Their work sheds light on how resistance was acquired and how to maintain resistance in the future by identifying the exact genetic region that confers CMD-resistance – down to a single nucleotide. Moreover, similar viruses “attack many other crops, including cotton and tomato,” according to Bart.
“This discovery could provide disease-resistance strategies in those crops, too.” Studying cassava in the field is crucial to the researchers’ discoveries. For two years, the NaCRRI team grew cassava and documented disease prevalence in the field in Uganda — a recognized “hotspot” for CMD. The Danforth Center and NaCRRI, which is based near Kampala, have built a longstanding relationship, allowing levels of collaboration and resource-sharing between institutions.
These new findings were the result of a global collaboration of researchers, including Danforth Center Post-doctoral Associate and co-first author Dr. Ben Mansfeld, Research Associate Kerrigan Gilbert, and other key co-authors. “The other collaborators,” Taylor continues, “were the farmers in Africa who identified CMD-resistant plants and kept them alive for generations.” We have now identified the gene responsible for the resistance.”

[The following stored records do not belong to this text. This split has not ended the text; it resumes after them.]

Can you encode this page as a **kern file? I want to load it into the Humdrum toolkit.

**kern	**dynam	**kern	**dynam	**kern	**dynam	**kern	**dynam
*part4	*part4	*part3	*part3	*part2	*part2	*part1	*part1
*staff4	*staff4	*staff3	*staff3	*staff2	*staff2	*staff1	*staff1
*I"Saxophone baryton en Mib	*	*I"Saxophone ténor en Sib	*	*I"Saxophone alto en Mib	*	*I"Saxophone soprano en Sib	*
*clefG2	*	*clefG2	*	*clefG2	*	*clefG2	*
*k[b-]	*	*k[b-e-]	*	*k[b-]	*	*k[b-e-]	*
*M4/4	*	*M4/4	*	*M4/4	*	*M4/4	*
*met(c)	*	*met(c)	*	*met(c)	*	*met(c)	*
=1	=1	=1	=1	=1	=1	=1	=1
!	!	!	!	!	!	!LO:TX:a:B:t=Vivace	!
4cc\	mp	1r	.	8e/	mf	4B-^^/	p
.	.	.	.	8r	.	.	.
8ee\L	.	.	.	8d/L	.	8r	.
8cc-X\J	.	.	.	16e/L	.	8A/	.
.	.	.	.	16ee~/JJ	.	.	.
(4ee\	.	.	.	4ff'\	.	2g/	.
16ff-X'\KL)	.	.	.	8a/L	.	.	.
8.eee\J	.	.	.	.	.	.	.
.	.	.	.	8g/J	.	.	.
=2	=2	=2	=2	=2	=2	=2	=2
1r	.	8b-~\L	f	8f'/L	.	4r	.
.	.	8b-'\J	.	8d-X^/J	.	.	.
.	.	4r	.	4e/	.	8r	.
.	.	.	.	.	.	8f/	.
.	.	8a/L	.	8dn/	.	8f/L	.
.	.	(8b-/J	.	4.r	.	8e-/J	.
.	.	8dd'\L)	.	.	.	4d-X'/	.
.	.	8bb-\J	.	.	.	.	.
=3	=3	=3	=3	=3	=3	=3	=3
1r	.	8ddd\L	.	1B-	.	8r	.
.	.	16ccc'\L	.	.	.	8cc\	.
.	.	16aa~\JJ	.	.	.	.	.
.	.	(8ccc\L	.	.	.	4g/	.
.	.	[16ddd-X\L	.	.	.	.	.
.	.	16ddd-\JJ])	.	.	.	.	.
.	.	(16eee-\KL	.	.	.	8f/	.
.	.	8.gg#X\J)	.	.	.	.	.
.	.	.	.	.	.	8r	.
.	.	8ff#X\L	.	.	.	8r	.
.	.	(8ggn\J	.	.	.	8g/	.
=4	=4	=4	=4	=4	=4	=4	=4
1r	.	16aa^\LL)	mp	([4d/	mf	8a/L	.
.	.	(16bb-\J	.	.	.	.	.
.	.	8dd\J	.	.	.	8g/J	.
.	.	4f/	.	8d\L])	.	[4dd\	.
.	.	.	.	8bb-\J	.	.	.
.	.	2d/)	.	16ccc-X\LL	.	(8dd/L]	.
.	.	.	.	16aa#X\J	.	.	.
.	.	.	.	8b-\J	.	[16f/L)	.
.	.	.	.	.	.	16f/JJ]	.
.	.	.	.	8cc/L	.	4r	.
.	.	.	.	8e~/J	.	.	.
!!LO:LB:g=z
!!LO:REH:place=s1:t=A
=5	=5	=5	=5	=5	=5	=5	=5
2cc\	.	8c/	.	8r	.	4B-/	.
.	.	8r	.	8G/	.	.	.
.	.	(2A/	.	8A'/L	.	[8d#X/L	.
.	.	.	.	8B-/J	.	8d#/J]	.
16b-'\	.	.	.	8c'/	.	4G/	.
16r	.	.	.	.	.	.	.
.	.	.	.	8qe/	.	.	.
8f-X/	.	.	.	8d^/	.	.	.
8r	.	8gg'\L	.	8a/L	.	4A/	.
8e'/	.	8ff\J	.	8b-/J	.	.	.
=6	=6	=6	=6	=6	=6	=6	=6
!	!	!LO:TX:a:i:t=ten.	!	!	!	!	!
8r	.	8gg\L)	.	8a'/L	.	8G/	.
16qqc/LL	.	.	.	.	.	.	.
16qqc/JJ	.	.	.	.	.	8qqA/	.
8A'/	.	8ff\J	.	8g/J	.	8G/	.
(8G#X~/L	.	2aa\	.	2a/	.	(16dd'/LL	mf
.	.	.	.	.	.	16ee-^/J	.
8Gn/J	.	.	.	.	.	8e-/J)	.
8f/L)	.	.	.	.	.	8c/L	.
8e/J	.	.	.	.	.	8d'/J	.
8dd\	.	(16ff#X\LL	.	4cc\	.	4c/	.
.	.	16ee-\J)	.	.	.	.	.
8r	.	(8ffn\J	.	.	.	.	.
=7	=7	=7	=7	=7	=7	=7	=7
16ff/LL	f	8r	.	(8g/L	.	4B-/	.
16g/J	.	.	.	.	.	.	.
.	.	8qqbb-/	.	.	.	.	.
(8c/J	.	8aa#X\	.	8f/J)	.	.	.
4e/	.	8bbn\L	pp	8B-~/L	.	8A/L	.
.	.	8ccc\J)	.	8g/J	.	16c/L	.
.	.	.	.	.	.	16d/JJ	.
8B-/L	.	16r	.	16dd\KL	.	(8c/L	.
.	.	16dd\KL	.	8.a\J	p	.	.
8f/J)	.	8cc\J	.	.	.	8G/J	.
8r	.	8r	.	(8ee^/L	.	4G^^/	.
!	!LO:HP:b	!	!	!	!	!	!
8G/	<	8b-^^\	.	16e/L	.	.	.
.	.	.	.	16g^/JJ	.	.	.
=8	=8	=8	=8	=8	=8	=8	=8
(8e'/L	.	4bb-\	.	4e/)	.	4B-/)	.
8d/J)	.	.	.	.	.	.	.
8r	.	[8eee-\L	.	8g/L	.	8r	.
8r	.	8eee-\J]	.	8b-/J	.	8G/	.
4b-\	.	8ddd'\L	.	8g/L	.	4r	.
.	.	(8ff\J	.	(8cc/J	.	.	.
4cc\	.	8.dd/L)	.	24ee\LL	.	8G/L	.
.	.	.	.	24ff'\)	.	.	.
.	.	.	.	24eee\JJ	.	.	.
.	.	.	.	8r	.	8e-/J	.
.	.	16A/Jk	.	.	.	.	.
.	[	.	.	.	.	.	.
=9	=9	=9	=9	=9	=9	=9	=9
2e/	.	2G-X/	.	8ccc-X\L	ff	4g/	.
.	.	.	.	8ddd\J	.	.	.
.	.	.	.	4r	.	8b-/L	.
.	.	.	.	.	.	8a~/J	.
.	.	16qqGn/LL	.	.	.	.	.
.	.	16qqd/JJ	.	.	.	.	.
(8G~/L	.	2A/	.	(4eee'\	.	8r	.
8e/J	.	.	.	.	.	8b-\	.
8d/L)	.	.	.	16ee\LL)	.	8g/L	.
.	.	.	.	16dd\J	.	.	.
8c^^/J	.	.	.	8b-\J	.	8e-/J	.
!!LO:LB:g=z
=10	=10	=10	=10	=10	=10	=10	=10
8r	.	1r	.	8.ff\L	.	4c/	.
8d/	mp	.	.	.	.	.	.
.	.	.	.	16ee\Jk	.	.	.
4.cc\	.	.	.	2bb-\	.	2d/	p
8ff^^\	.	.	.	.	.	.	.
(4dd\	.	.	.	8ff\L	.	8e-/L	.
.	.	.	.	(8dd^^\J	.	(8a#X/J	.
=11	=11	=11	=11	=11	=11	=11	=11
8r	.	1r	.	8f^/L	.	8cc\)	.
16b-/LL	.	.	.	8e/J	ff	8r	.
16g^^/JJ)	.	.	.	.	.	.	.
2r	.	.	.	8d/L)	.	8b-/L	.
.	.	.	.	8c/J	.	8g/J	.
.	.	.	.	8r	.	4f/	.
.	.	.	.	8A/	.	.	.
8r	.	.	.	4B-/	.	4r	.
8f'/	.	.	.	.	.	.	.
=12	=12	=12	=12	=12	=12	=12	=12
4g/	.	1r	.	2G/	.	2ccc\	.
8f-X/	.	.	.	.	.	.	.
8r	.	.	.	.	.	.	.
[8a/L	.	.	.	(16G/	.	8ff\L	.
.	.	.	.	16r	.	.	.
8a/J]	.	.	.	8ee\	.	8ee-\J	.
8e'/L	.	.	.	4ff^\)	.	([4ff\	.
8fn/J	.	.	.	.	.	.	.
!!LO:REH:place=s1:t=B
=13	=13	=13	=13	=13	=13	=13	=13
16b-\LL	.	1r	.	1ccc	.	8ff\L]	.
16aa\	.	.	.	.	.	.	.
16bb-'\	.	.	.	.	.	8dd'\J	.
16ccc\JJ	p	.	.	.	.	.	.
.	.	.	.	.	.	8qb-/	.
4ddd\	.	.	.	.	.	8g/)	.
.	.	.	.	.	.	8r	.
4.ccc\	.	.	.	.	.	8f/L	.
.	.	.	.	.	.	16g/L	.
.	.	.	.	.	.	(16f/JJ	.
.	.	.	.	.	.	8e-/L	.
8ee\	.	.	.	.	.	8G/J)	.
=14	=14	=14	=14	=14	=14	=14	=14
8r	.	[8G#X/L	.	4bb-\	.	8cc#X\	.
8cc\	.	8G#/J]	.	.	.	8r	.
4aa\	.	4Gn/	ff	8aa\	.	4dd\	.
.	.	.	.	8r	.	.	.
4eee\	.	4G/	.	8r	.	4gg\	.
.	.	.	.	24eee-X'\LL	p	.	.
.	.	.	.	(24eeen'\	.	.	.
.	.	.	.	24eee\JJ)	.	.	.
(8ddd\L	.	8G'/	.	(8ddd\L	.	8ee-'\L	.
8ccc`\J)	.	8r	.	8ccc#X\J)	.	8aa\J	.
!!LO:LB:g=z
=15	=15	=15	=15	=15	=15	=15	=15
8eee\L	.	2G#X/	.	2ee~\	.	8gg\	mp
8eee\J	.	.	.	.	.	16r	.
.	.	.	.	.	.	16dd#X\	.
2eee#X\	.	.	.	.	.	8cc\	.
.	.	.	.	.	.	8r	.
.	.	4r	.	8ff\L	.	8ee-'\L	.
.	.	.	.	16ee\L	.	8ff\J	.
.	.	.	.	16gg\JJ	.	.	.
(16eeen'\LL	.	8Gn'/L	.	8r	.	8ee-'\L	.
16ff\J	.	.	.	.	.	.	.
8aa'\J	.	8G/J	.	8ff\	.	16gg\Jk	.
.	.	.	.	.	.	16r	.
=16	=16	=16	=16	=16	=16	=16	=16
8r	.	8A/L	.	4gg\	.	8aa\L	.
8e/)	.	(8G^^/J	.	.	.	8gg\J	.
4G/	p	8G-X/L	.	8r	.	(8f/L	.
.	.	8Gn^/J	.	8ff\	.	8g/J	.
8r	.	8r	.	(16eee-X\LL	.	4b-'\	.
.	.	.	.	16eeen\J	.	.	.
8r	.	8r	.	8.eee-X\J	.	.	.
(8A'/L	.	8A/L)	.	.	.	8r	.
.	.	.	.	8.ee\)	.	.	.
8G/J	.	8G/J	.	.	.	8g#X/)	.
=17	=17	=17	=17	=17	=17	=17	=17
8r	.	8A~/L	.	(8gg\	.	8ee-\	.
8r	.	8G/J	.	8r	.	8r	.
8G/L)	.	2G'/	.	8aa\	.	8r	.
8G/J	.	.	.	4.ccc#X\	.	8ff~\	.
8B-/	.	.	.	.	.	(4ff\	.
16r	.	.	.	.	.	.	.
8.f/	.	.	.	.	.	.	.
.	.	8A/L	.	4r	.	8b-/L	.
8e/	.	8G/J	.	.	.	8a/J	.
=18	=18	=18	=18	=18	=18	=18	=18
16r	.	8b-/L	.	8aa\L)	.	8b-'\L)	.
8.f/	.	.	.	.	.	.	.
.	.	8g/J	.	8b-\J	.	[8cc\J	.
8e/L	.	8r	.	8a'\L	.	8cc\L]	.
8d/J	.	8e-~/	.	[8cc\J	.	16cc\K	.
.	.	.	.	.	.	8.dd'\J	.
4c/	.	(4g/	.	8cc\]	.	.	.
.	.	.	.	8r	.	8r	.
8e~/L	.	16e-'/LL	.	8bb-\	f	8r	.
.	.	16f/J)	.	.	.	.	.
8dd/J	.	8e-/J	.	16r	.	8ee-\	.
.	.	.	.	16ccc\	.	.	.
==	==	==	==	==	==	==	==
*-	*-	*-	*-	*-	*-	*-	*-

The discovery of a single mutation that confers resistance to CMD has raised new questions and opportunities. “First and foremost,” says Bart, “we need to understand the mechanism by which the mutation confers resistance.” Understanding the mechanism of resistance will most likely shed light on how stable the resistance will be over time. “There’s a lot more to learn,” Taylor concludes. “How many other cassava secrets have we yet to discover?” The research team will continue their collaborative and global cassava studies, highlighting the importance of focusing research on lesser-known crops.